I am going to take logs of both sides
ln y = ln (36- t^2)^(1/t)
= (1/t)(ln (36-t^2)
now product rule on right side
(dy/dt) / y = (1/t)(-2t)/(36-t^2) + (-1/t^2)(ln(36-t^2) )
dy/dt = y[(1/t)(-2t)/(36-t^2) + (-1/t^2)(ln(36-t^2) )]
so y = 0
(36-t^2)^(1/t) = 0
there is an intuitive solution of t = 6
or
(1/t)(-2t)/(36-t^2) + (-1/t^2)(ln(36-t^2) ) = 0
-2/(36-t^2) = ln(36-t^2) /t^2
ln(36-t^2) = -2t^2/(36-t^2)
what a messy equation, ran it through Wolfram
and there are no real solutions, (4 complex)
http://www.wolframalpha.com/input/?i=solve++log%2836-t%5E2%29+%3D+-2t%5E2%2F%2836-t%5E2%29
unless I made an algebraic error or typo
so evaluate f(6) which happens to be at the end of your interval.
f(6) = (36-36)^(1/6 = 0
Also evalute f(-1) to see which is the max or min.
f(-1) = (36 - 1)^-1
=1/35 = appr .02857
To find the absolute maximum and absolute minimum values of the function f(t) = (36 - t^2)^(1/t) on the interval [-1, 6], we can follow these steps:
Step 1: Find the critical points of f(t) within the interval [-1, 6]. Critical points are the values of t where the derivative of f(t) is either zero or undefined.
Step 2: Evaluate f(t) at the critical points and the endpoints of the interval [-1, 6].
Step 3: Compare the values obtained in Step 2 to determine the absolute maximum and minimum values.
Let's begin with Step 1 by finding the critical points:
1. Find the derivative of f(t):
To find the derivative of f(t), use the chain rule, which states that d(u^v)/dt = v(u^(v-1))(du/dt) + (ln(u))(u^v)(dv/dt).
Applying the chain rule to f(t) = (36 - t^2)^(1/t), we have:
f'(t) = (1/t)((36 - t^2)^(1/t-1))(d(36 - t^2)/dt)

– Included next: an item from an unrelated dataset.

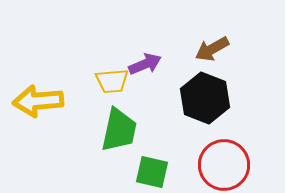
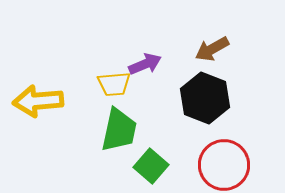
yellow trapezoid: moved 2 px right, 3 px down
green square: moved 1 px left, 6 px up; rotated 28 degrees clockwise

Now, we need to find d(36 - t^2)/dt:
d(36 - t^2)/dt = -2t
Plugging it back into f'(t), we get:
f'(t) = (1/t)((36 - t^2)^(1/t-1))(-2t)
2. Set f'(t) = 0 and solve for t:
(1/t)((36 - t^2)^(1/t-1))(-2t) = 0
Since division by zero is not allowed, we can set the numerator equal to zero:
(36 - t^2)^(1/t-1) = 0
Since the expression (36 - t^2)^(1/t-1) is always positive (as it involves an exponentiation), it can never be equal to zero. Hence, there are no critical points when f'(t) = 0 within the given interval.
Now, let's proceed to Step 2 and evaluate f(t) at the critical points and the endpoints:
Evaluate f(t) at the endpoints:
f(-1) = (36 - (-1)^2)^(1/(-1)) = (36 - 1)^(1/(-1)) = 35^(-1) = 1/35
f(6) = (36 - 6^2)^(1/6) = (36 - 36)^(1/6) = 0^(1/6) = 0
Since there are no critical points, we only need to check the endpoints to find the absolute maximum and minimum values.
Step 3: Comparing the values obtained in Step 2:
The absolute maximum value of f(t) on the interval [-1, 6] is 1/35, which occurs at t = -1.
The absolute minimum value of f(t) on the interval [-1, 6] is 0, which occurs at t = 6.
Therefore, the absolute maximum value is 1/35 and the absolute minimum value is 0.